::: EXERCISE TEXT
Friday Coyoteblogging: In Whitewater, People Won’t Feed Coyotes — Coyotes Will Feed on People

I’ve warned Whitewater more than once about the probability of a coyote invasion. See Coyotes Begin War Against Humanity, Cat Defends Arizona Home Against Coyote, Coyotes abundant, troublesome in Rock County — GazetteXtra, Cat Defeats Three Coyotes in Combat, and Cat v. Coyote.

(Ludicrously, Whitewater last year passed a ban against feeding wildlife on homeowners’ private yards — including feeding chipmunks and squirrels, honest to goodness. All the while, the city took no action in the face of the looming coyotepocalypse. That’s a case of over- and under-regulation. It should have been obvious to Whitewater’s last council president that there was a greater threat facing this city. Some people simply can’t see the forest for the trees.

Alternatively, perhaps that gentleman was aware of the danger, and thought that banning squirrel feeding would reduce the supply of food for marauding coyotes. Oh, no, not at all! By banning the feeding of harmless squirrels and chipmunks, Whitewater’s ordinance will force ferocious predators to move up the food chain: pets, small children, then finally slow-moving adults.)

Even those generally sympathetic to coyotes, if not duped by them, unwittingly reveal where this trend leads.  David Drake, et al. write that Coyotes are here to stay in North American cities – here’s how to appreciate them from a distance  [emphasis added]:

Coyotes have become practically ubiquitous across the lower 48 United States, and they’re increasingly turning up in cities. The draws are abundant food and green space in urban areas.
::::::
::: THE DATA
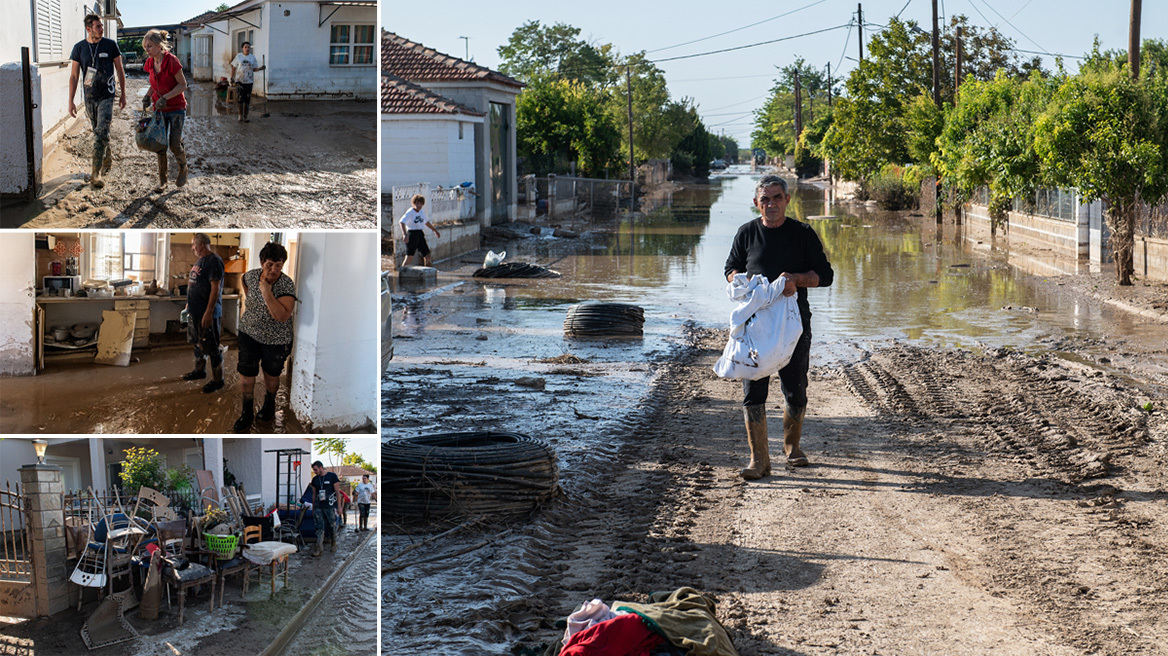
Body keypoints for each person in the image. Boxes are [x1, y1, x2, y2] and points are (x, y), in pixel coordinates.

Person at [724, 175, 834, 479]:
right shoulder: (746, 233)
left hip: (793, 324)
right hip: (755, 325)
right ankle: (758, 461)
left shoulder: (802, 234)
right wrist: (740, 282)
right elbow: (730, 268)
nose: (770, 204)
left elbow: (825, 276)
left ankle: (792, 448)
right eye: (764, 199)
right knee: (753, 389)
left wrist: (796, 280)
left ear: (787, 200)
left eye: (776, 198)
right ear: (756, 202)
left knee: (795, 389)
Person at [232, 242, 297, 433]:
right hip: (249, 334)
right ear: (262, 262)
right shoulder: (250, 276)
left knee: (271, 376)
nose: (274, 270)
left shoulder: (286, 284)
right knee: (246, 376)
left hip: (277, 340)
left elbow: (282, 316)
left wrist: (266, 292)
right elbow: (248, 295)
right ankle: (246, 412)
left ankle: (269, 403)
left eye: (279, 265)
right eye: (270, 264)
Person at [68, 14, 127, 189]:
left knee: (101, 132)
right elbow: (73, 75)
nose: (101, 29)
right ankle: (107, 156)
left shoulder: (110, 45)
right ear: (89, 29)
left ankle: (96, 173)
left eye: (102, 26)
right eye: (98, 26)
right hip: (89, 97)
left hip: (107, 95)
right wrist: (70, 101)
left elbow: (120, 69)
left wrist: (123, 93)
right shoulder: (79, 48)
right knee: (98, 133)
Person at [142, 29, 189, 192]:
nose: (146, 49)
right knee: (160, 144)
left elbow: (183, 85)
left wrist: (165, 97)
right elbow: (154, 84)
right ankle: (163, 181)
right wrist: (148, 96)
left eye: (149, 46)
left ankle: (183, 167)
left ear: (159, 45)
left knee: (174, 144)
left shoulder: (172, 61)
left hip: (176, 108)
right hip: (159, 109)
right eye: (145, 47)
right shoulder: (150, 63)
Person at [183, 233, 225, 393]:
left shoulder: (214, 261)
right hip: (196, 311)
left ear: (201, 245)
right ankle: (200, 371)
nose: (192, 247)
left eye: (194, 244)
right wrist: (190, 302)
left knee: (212, 346)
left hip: (207, 313)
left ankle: (218, 380)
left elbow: (215, 289)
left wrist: (209, 312)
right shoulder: (200, 260)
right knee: (198, 343)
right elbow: (196, 283)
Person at [308, 461, 340, 556]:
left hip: (329, 505)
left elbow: (338, 492)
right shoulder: (315, 480)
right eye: (313, 470)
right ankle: (319, 548)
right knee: (319, 527)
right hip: (318, 505)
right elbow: (314, 494)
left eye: (315, 469)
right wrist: (313, 507)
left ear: (321, 467)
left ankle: (333, 542)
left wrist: (339, 506)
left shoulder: (332, 476)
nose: (314, 471)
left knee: (332, 525)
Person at [399, 194, 441, 267]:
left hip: (420, 234)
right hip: (412, 234)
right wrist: (404, 234)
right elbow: (401, 222)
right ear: (414, 203)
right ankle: (402, 273)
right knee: (409, 256)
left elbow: (426, 222)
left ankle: (427, 273)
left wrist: (435, 230)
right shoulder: (410, 212)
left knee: (427, 256)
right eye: (417, 203)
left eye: (420, 203)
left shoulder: (421, 211)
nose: (419, 205)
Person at [229, 42, 266, 123]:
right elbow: (234, 68)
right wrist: (231, 77)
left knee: (247, 99)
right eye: (245, 47)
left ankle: (245, 116)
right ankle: (240, 115)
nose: (247, 48)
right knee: (240, 98)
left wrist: (260, 68)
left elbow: (254, 69)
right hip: (239, 81)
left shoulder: (252, 58)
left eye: (249, 47)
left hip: (249, 81)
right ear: (242, 48)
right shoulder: (238, 57)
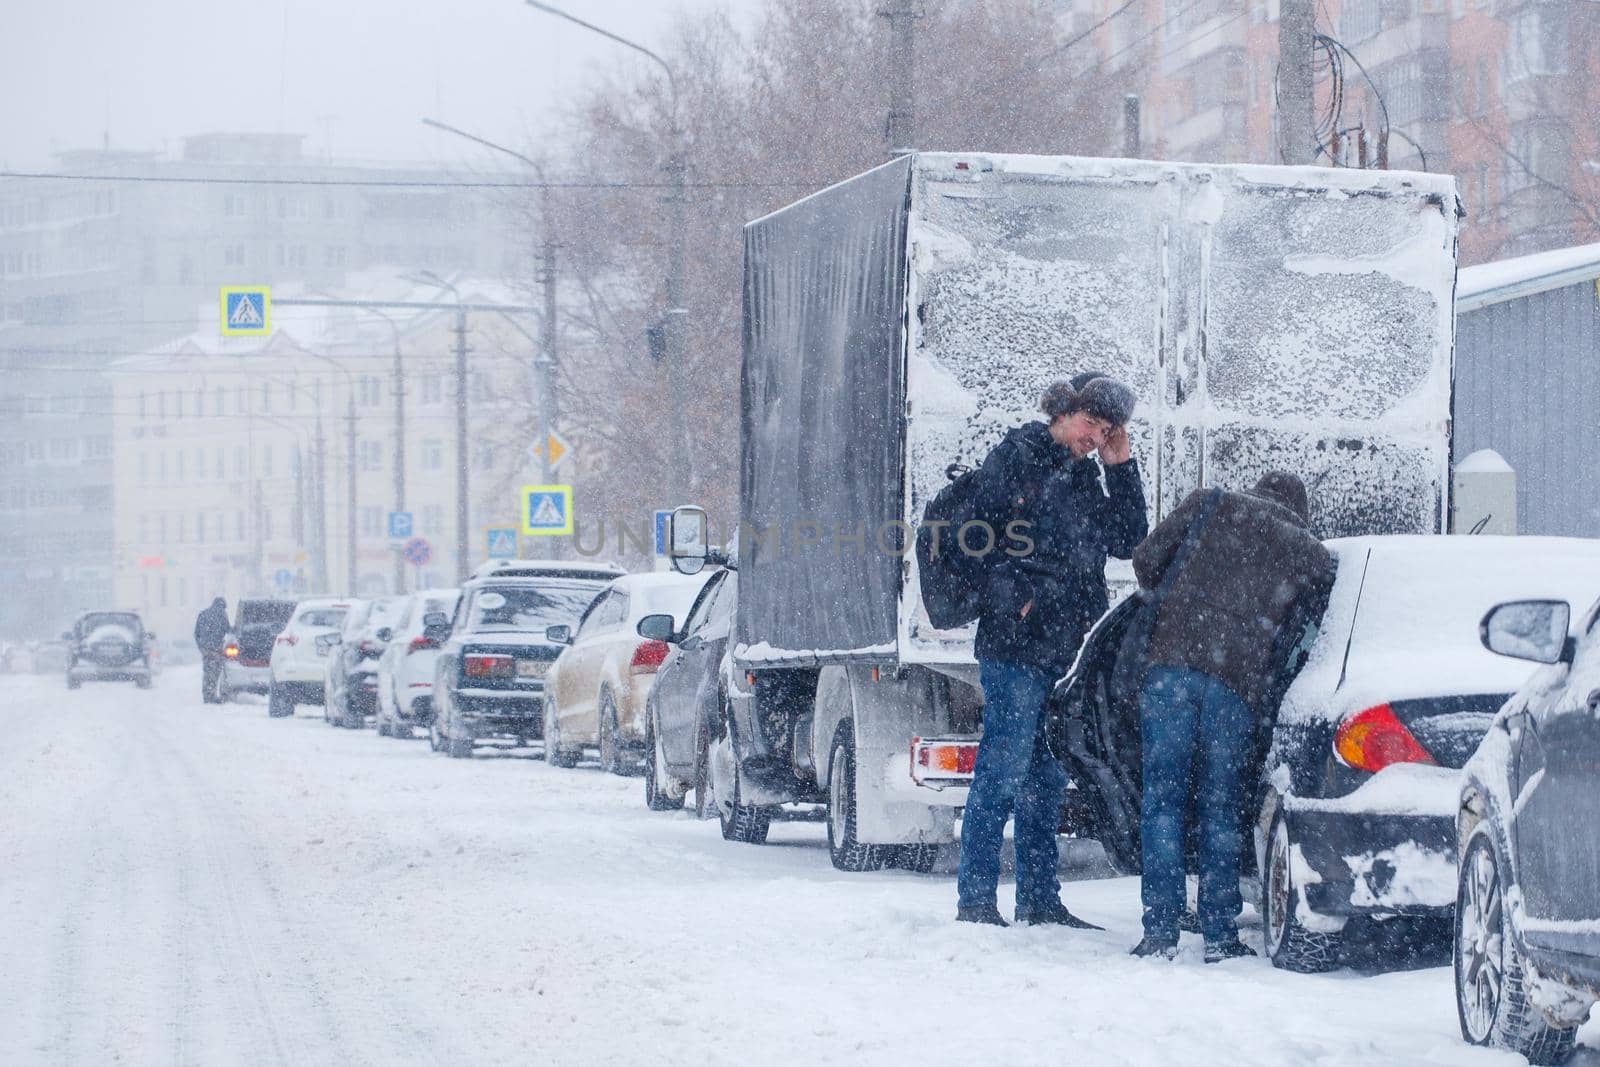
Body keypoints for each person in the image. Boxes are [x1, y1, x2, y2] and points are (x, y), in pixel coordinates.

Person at [956, 375, 1148, 927]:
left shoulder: (1088, 473)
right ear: (1063, 411)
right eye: (1091, 424)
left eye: (1107, 430)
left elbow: (1129, 541)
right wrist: (1017, 599)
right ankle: (975, 900)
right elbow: (976, 539)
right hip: (1015, 646)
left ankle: (1039, 900)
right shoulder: (1014, 456)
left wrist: (1120, 465)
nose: (1096, 436)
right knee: (1002, 769)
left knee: (1045, 777)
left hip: (1067, 649)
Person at [1127, 472, 1336, 962]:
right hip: (1233, 682)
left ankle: (1159, 929)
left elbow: (1144, 563)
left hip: (1171, 668)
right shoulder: (1306, 549)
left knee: (1162, 801)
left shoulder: (1208, 503)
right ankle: (1220, 933)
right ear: (1299, 510)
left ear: (1258, 488)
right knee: (1220, 807)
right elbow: (1316, 616)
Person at [194, 596, 230, 703]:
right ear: (223, 605)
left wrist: (201, 647)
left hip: (206, 649)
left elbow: (197, 633)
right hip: (217, 649)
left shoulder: (203, 614)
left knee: (207, 671)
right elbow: (227, 629)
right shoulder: (222, 614)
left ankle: (207, 695)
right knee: (216, 672)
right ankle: (212, 695)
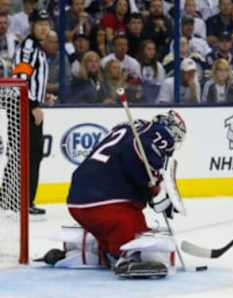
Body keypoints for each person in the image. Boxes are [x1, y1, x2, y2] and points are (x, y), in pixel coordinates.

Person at [38, 111, 187, 278]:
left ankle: (91, 252)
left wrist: (151, 191)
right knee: (134, 226)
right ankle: (127, 258)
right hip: (106, 202)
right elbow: (142, 161)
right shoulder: (158, 132)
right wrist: (155, 192)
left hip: (77, 199)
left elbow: (130, 162)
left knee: (109, 229)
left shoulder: (126, 128)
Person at [12, 9, 51, 215]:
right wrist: (34, 104)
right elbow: (20, 76)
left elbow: (31, 78)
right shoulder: (29, 47)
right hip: (25, 108)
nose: (44, 28)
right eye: (40, 24)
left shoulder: (36, 48)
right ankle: (22, 201)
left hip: (29, 105)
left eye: (47, 24)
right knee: (29, 154)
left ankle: (21, 201)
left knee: (30, 154)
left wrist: (43, 97)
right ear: (32, 25)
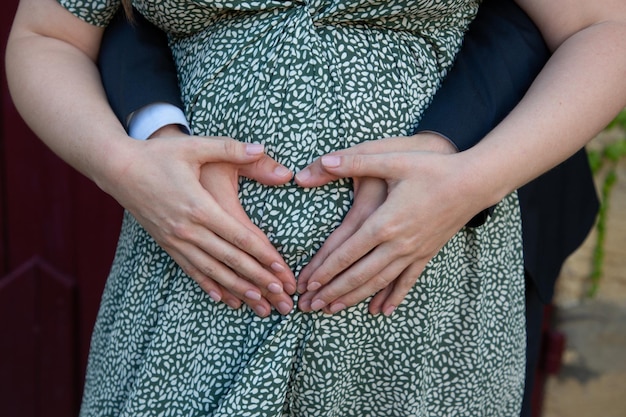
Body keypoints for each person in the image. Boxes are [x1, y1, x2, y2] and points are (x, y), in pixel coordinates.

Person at [6, 0, 626, 416]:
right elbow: (47, 35)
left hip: (419, 303)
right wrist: (124, 165)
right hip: (187, 291)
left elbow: (601, 27)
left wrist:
::::::
PROBLEM 1: In the coyote blog post, what did Whitewater ban last year?
PROBLEM 2: Write the next part of the coyote blog post, picking up after its last sentence.

EXERCISE RESPONSE 1: Feeding wildlife on homeowners' private yards, including feeding chipmunks and squirrels.

EXERCISE RESPONSE 2:
At first these appearances were novelties, like the hot summer day in 2007 when a coyote wandered into a Chicago Quiznos sub shop and jumped into the beverage cooler. Within a few years, however, coyote sightings became common in the Bronx and Manhattan. In 2021 a coyote strolled into a Los Angeles Catholic school classroom. They’re also appearing in Canadian cities.

People often fear for their own safety, or for their children or pets, when they learn about coyotes in their neighborhoods. But as an interdisciplinary team studying how people and coyotes interact in urban areas, we know that peaceful coexistence is possible – and that these creatures actually bring some benefits to cities.

‘From a distance’ connotes to as far away as possible.

In parts of this country now overrun, if not truly dominated, by coyotes, pet owners have turned to private industry to protect their companion animals from depredation. CoyoteVest (‘Not Today, Coyote’), for example, equips small pets to face the dangers lurking outside:

In Whitewater, people won’t feed coyotes — coyotes will feed on people.

Yet, for it all, I am confident that we can prevail, if only we would focus on the true challenges facing us.